Non ci vorranno giorni: serviranno mesi. Il ministro Crosetto mette da parte la diplomazia e parla chiaro: «Il parlamento potrà esprimersi sul Mes solo alla fine di un percorso più ampio di cui il Mes è solo una piccola parte». Dunque certamente non domani nonostante la calendarizzazione a Montecitorio, e questo era già chiaro, ma neppure entro la fine dell’anno. Bisognerà arrivare al 2024 e se si intendono i primi o gli ultimi mesi dell’anno dipenderà dalle sorti del capitolo che del «percorso ampio» rappresenta invece la parte più importante, il nuovo Patto di Stabilità.

LA PREMIER CONFERMA e chiude la querelle anche interna alla maggioranza: «Non si può parlare del Mes se non si conosce il contesto. Quando lo conoscerò saprò anche cosa secondo me bisogna fare del Mes». Già che ci si trova Meloni risponde anche alla segretaria del Pd che in un’intervista la aveva accusata di paralizzare tutta l’Europa con i continui rinvii sulla ratifica del Salva Stati rimodellato. Ma quale paralisi? «Il Mes c’è basta attivarlo. Peccato che nessuno lo voglia attivare. E perché non lo ha ratificato la sinistra in quattro anni di governo?». Domanda retorica dalla risposta nota. In quei governi c’era il M5S, che al Mes era contrario e ancora lo è.

Schlein risponde a stretto giro accusando Meloni di giocare alle tre carte, dal momento che è della ratifica sottoscritta da tutti tranne che dall’Italia che si sta discutendo. Non è che sia proprio vero. Quello di cui tutti stanno parlando, i contrari alla ratifica, i favorevoli e i così così, è casomai cosa convenga fare per strappare maggiori concessioni sul tavolo principale, quello delle nuove regole di stabilità. Il responsabile economico del partito di Elly Schlein, Antonio Misiani, per esempio, teme che il rinvio «indebolisca l’Italia nelle trattative con la Ue». Il capogruppo azzurro Paolo Barelli, rappresentante dell’ala della maggioranza che sarebbe propensa a ratificare subito, argomenta che così i falchi dell’Unione si sentirebbero rassicurati e magari concederebbero subito facoltà di deroga alle nuove regole. La Lega pigia sul pedale opposto, con Riccardo Molinari che di Mes non intende discutere «con la trattativa sul Patto lontana dalla conclusione».

IN PARTE SI TRATTA anche di un comodo paravento. Se e quando si arriverà al momento della verità, cioè al voto in aula, la maggioranza rischia molto seriamente di spaccarsi e sarebbe per la premier un gran brutto segnale. Forza Italia, anche senza contare l’opportunismo a fini di trattativa, è favorevole a ratificare comunque.
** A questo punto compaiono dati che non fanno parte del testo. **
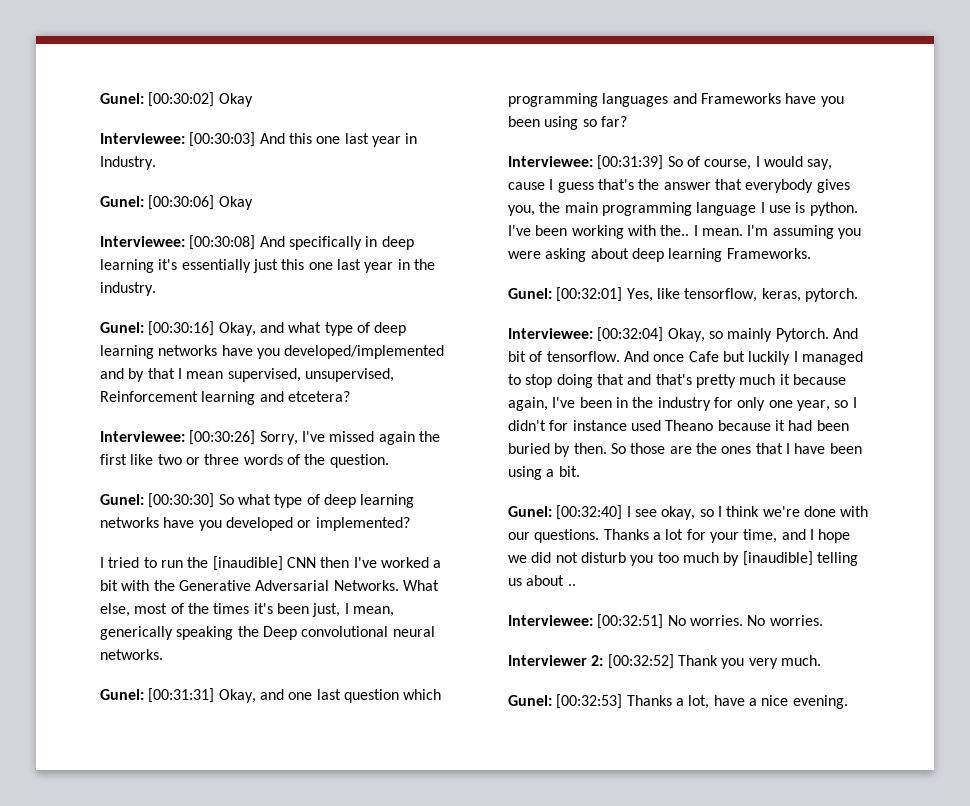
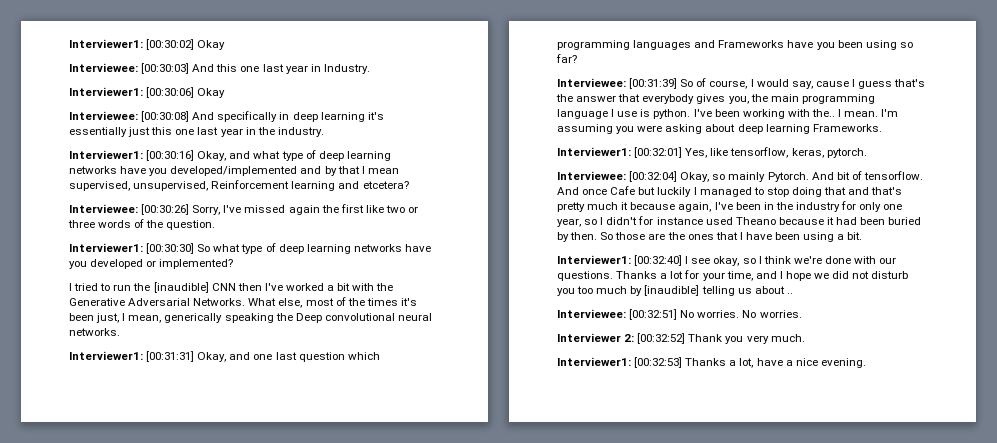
[100,93,144,104] Gunel: -> [69,39,143,48] Interviewer1:
[100,196,144,207] Gunel: -> [69,87,143,96] Interviewer1:
[100,322,144,333] Gunel: -> [69,150,143,159] Interviewer1:
[100,494,144,505] Gunel: -> [69,243,143,252] Interviewer1:
[100,689,144,700] Gunel: -> [69,351,143,360] Interviewer1:
[508,288,552,299] Gunel: -> [557,147,631,156] Interviewer1:
[508,506,552,517] Gunel: -> [557,255,631,264] Interviewer1:
[508,695,552,706] Gunel: -> [557,357,631,366] Interviewer1:

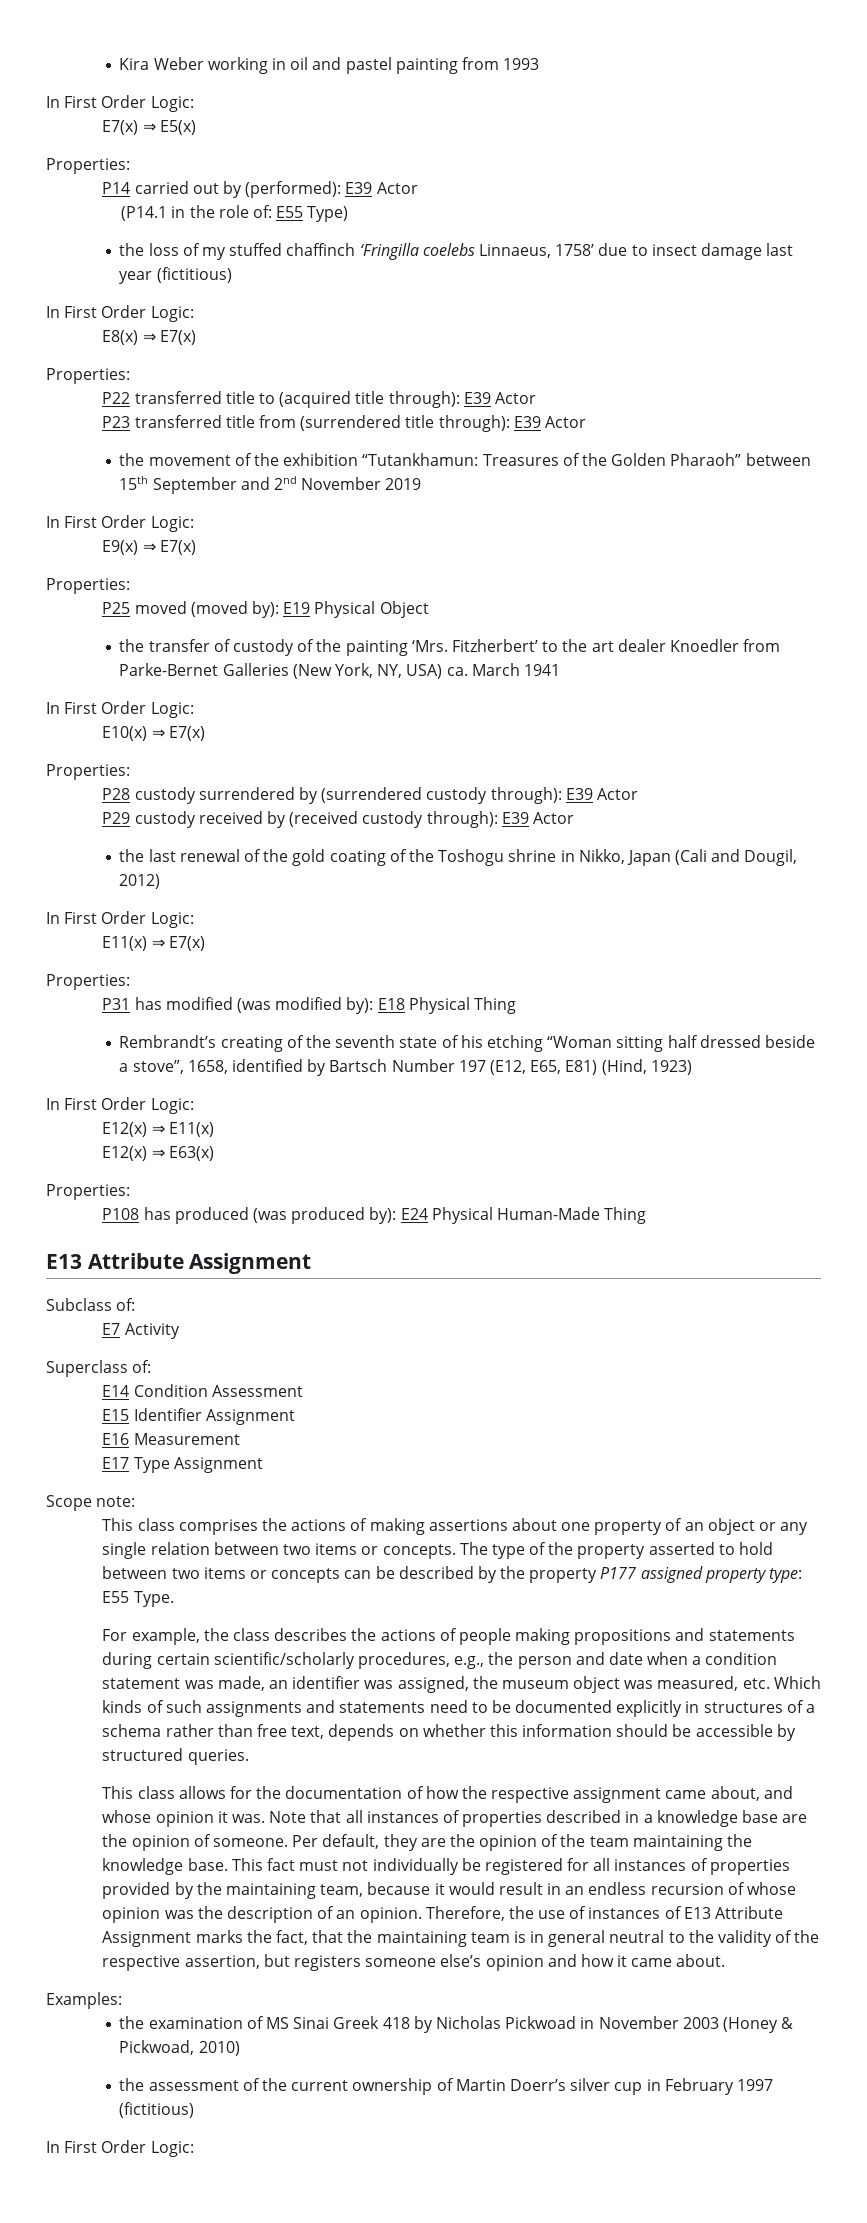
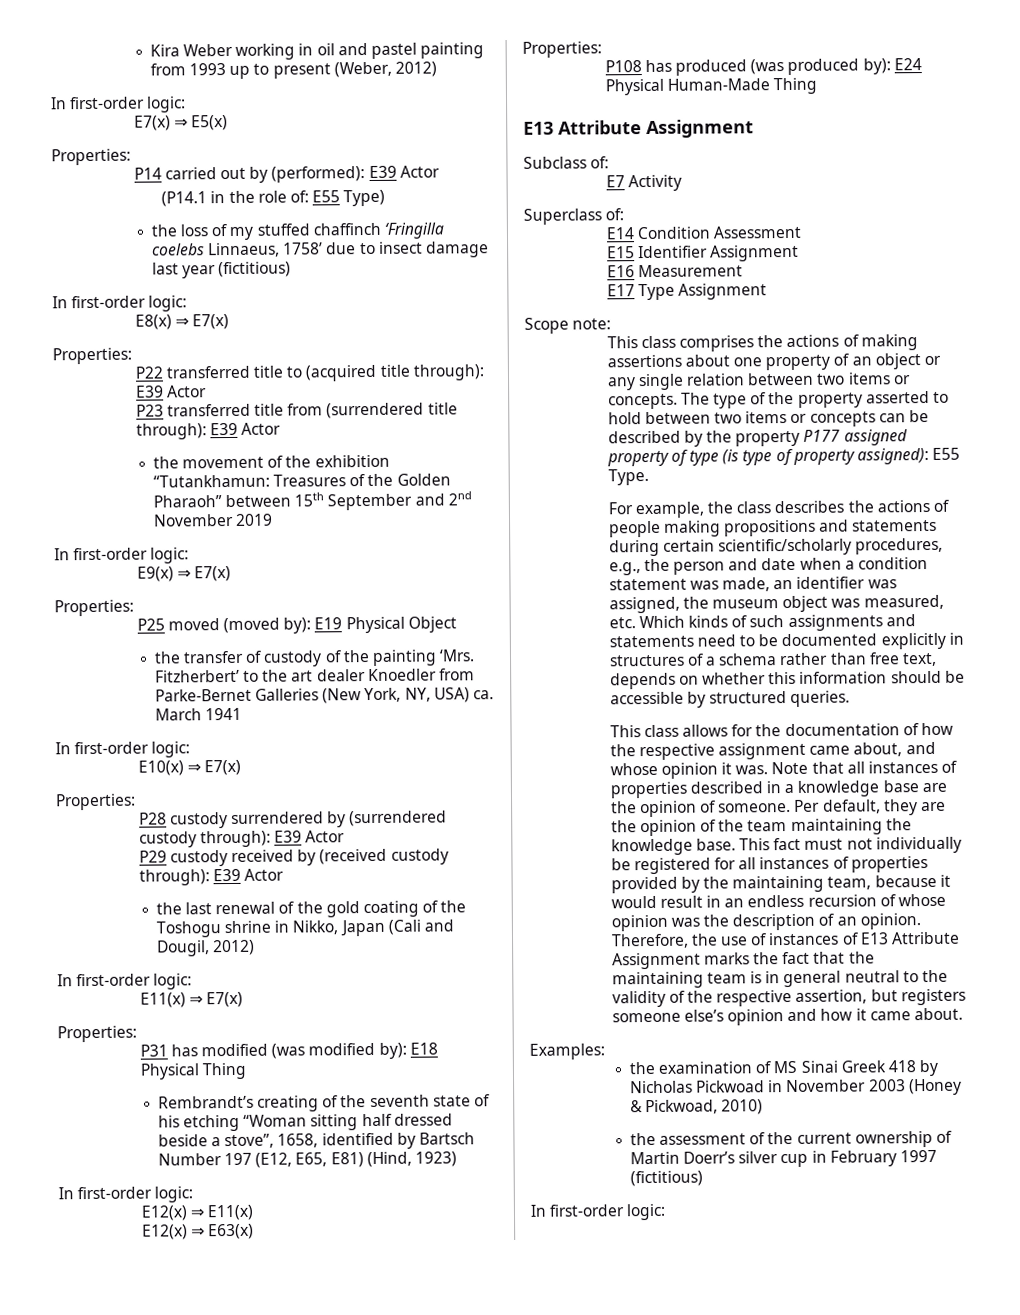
[46,95,194,112] // In First Order Logic: -> [229,61,437,79] [50,96,187,113] up to present (Weber, 2012) // In first-order logic:
[64,305,194,322] First Order Logic: -> [71,295,188,312] first-order logic:
[64,515,194,532] First Order Logic: -> [73,547,190,564] first-order logic:
[64,701,194,718] First Order Logic: -> [74,741,191,758] first-order logic:
[64,911,194,928] First Order Logic: -> [76,973,193,990] first-order logic:
[64,1097,194,1114] First Order Logic: -> [77,1186,194,1203] first-order logic:
[769,1568,803,1583] type: -> [670,447,930,466] of type (is type of property assigned):
[275,1930,308,1945] fact, -> [782,951,811,965] fact
[64,2140,194,2157] First Order Logic: -> [549,1203,667,1221] first-order logic:

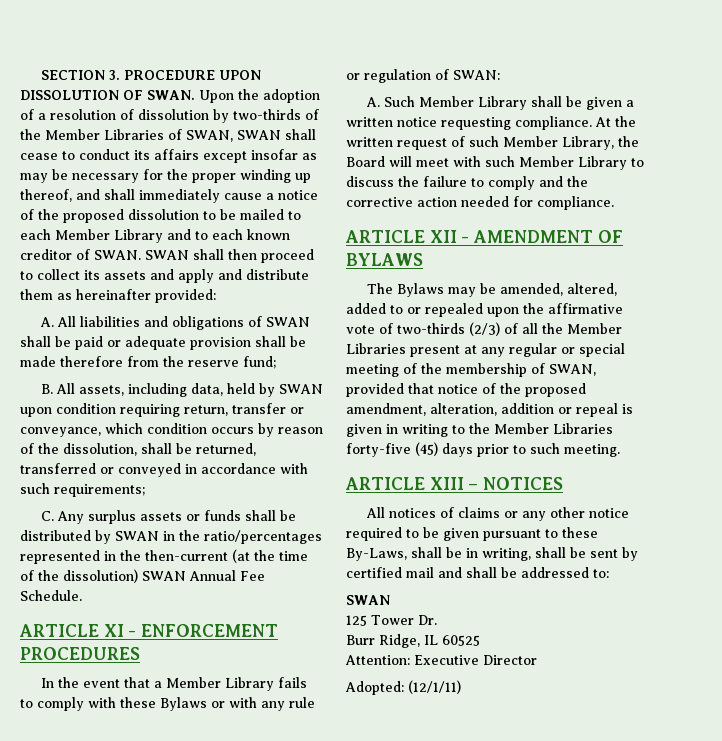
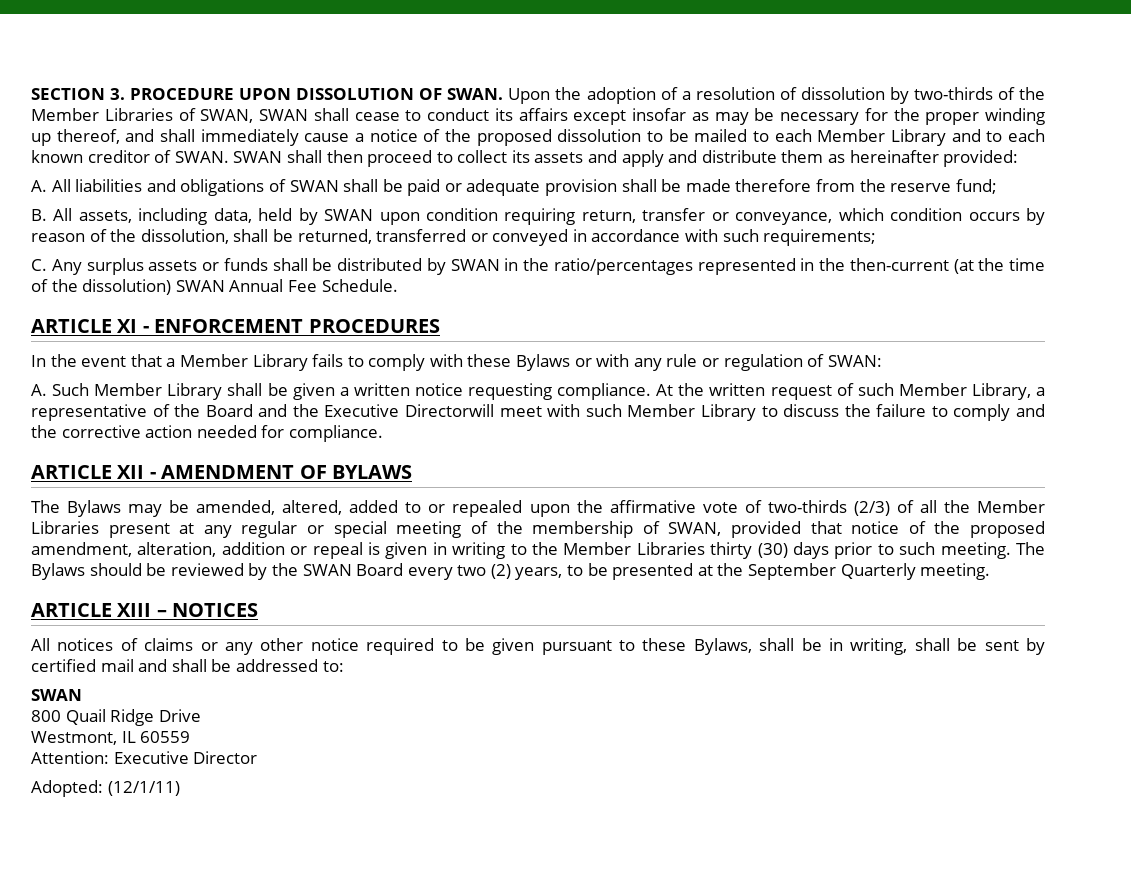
[618,136,639,147] [346,156,412,167] the Board will -> [1036,387,1046,396] [31,404,495,421] a representative of the Board and the Executive Directorwill
[346,442,438,457] forty-five (45) -> [710,542,788,559] thirty (30)
(620, 450) none -> [1015,542,1045,555] [31,563,991,580] The Bylaws should be reviewed by the SWAN Board every two (2) years, to be presented at the September Quarterly meeting.
[346,548,407,561] By-Laws, -> [693,638,752,655] Bylaws,
[346,615,437,626] [346,634,480,648] 125 Tower Dr. // Burr Ridge, IL 60525 -> [31,709,201,726] [31,731,191,745] 800 Quail Ridge Drive // Westmont, IL 60559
FdI no ma si adeguerebbe ai voleri della regina. Un pezzo di Lega, per dirla con il truculento Claudio Borghi, piuttosto che votare a favore si «taglierebbe la mano» ma lo stesso Matteo Salvini, nella situazione data sarebbe molto tentato dallo sfilarsi, magari con la formula morbida ma pur sempre lacerante della astensione. Non che il quadro sia diverso nel campo dell’opposizione, dal momento che i 5S la pensano più o meno come Borghi e anche nell’opposizione spaccarsi sull’Europa non sarebbe precisamente un lieto evento né un buon viatico per il prosieguo.

MA IL PROBLEMA non si porrà, o almeno non prima che sia stato sciolto un nodo più stringente, anzi tanto stringente da potersi rivelare scorsoio. Sul fronte principale, quello del Patto, Meloni mostra spiragli di ottimismo: «Vedo spiragli per una soluzione seria che tenga conto del contesto». Però ribadisce anche la minaccia di non firmare un accordo che del «contesto in cui operiamo» non tenesse il debito conto: «Non credo che si possa dire sì a un Patto che nessuno Stato potrebbe rispettare». Insomma, se quegli «spiragli» non si rivelassero larghi abbastanza da permettere all’Italia di rispettare le regole di bilancio ma anche di investire l’Italia potrebbe mettersi di mezzo, come va ripetendo da mesi e forse si tratta di un bluff ma forse no. Probabilmente non basterebbe a risolvere la questione neppure l’accettazione del paragrafo oggi controverso, la flessibilità sul deficit per il triennio 2025-27. A quel punto non resterebbe che ripristinare per qualche mese, sino a dopo le elezioni europee ma di fatto sino all’autunno, le vecchie regole. Per l’Italia, che mirava a prorogare la sospensione, non sarebbe l’esito peggiore. Quelle regole, già spesso brandite ma raramente applicate, ridotte a tappabuchi provvisorio avrebbero ben scarsa incidenza.